Ok, this is a bit crazy but the results may prove interesting. I thought it just this afternoon.
Many people claim that Pathfinder’s magic system is the antithesis of the arcane and the occult. They also argue that it isn’t suited to scenarios laden with intrigue and mystery. Today I don’t believe that that is necessarily true. What it’s true I guess is that Pathfinder (and D&D) magic system is its own beast, with its idiosyncrasies and peculiar traits. It does not attempt to emulate any genre, but it’s a genre of fantasy itself. Using Pathfinder to run a traditional novel/myth without paying attention to some of its most basic or iconic spells and powers will inevitable result in an anti-climax.
So, in the end, this just another article about how to make magic a little bit more “magical” or unfathomable. More mysterious or even “mythic” if you prefer. In other words, this is about removing the “mechanical/objective” approach to the supernatural.
How to do it?
Well, remove Divination.
Yeah, just that.
Ok, let me elaborate more: remove all spells, powers, spell-like abilities and supernatural powers from player characters from the Divination magic school. In fact, remove any ability that allows a player character to automatically discover if a target is magical, evil, good, elf, orc, vegetarian, Republican etc.
If a character has a power that deals with Divination, like the (in)famous paladin’s detect evil, give him a bonus feat instead.
Oh, and by “remove all Divinations”, I also mean detect magic and similar abilities.
Do your players want to know if a particular item is magical? Try Knowledge (Arcana) or a Sage. Want to know if the king’s bailiff is evil? That’s Sense Motive, Knowledge (Local), Diplomacy (for a gather information check) or talk with a lot of NPCs. Finally, but most important: want to divine if a particular course of action or event? Find a damn diviner NPC!
I believe that the secondary options quoted above are very interesting in terms of adventure hooks and roleplaying opportunities – besides mood and atmosphere. Maybe you can keep magic items like crystal orbs, but make them rare and give them strange proprieties. Another idea is that things like detect evil or detect magic may belong to artifact-level or deity-level powers.
One curious aspect of this approach is that it lets you keep alignments and effects based on it.

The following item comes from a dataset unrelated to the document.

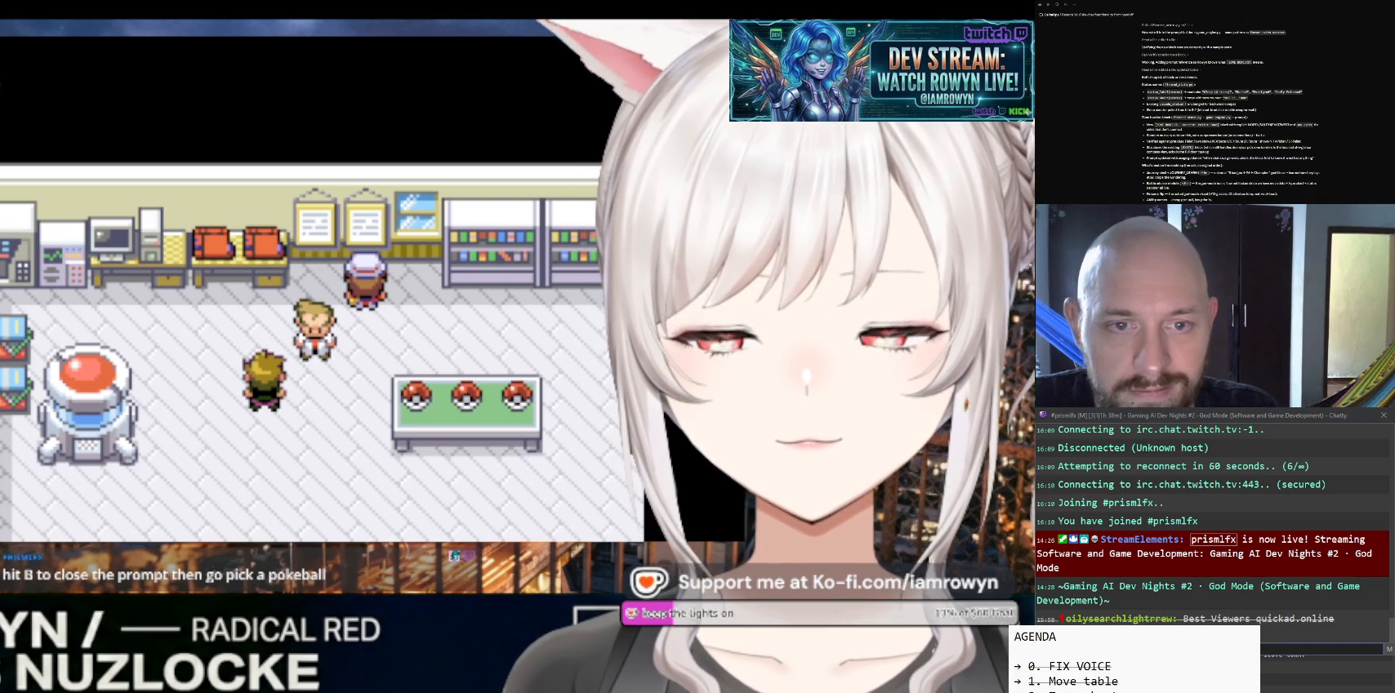
{"buttons": ["A"], "events": []}
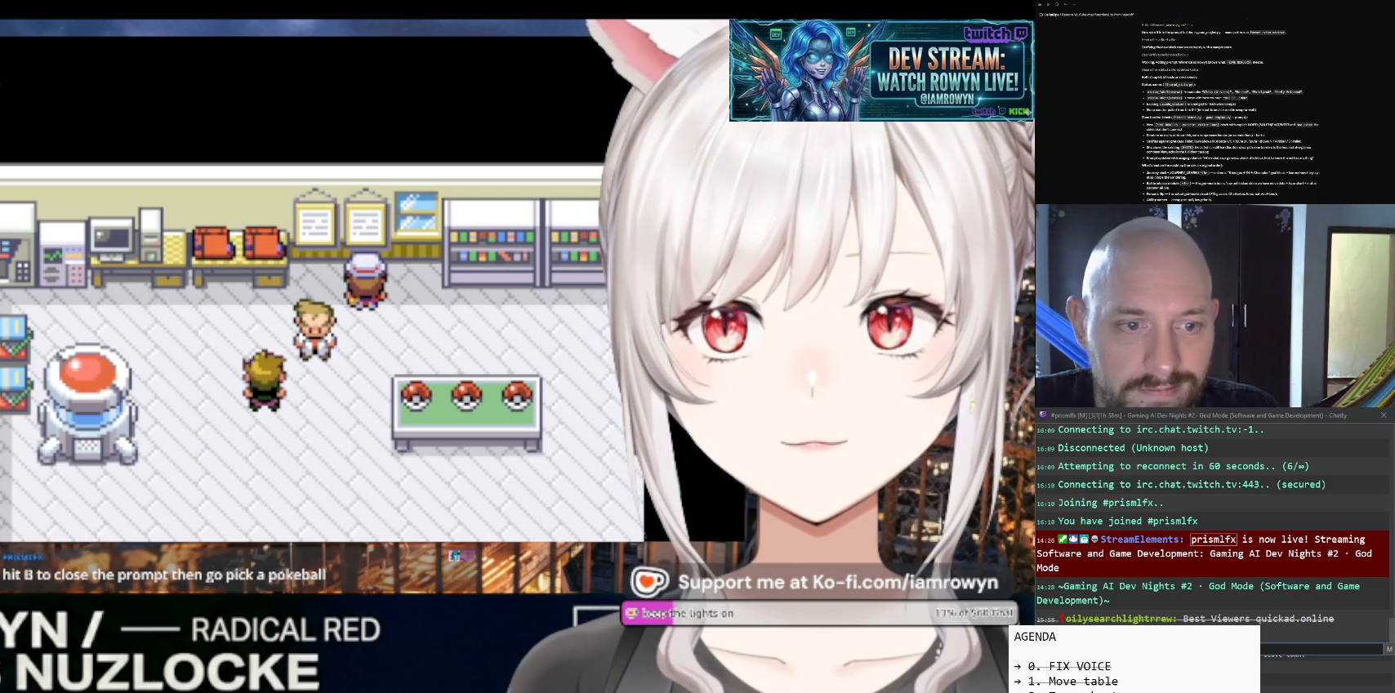
{"buttons": ["A"], "events": []}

It’s obvious that some situations will require Gamemaster’s ad hoc adjustments. This approach also requires more work on the part of the Gamemaster I also don’t recommend using this with a dungeon-crawl/wilderness exploration/Adventure Path game. However, if you want a game where magic is an indefinable measure (like a traditional Sword & Sorcery, Dark Fantasy, Low Magic or even a pseudo-historical adventure), try this approach and see the results. I’ll surely try it as soon as I find some time.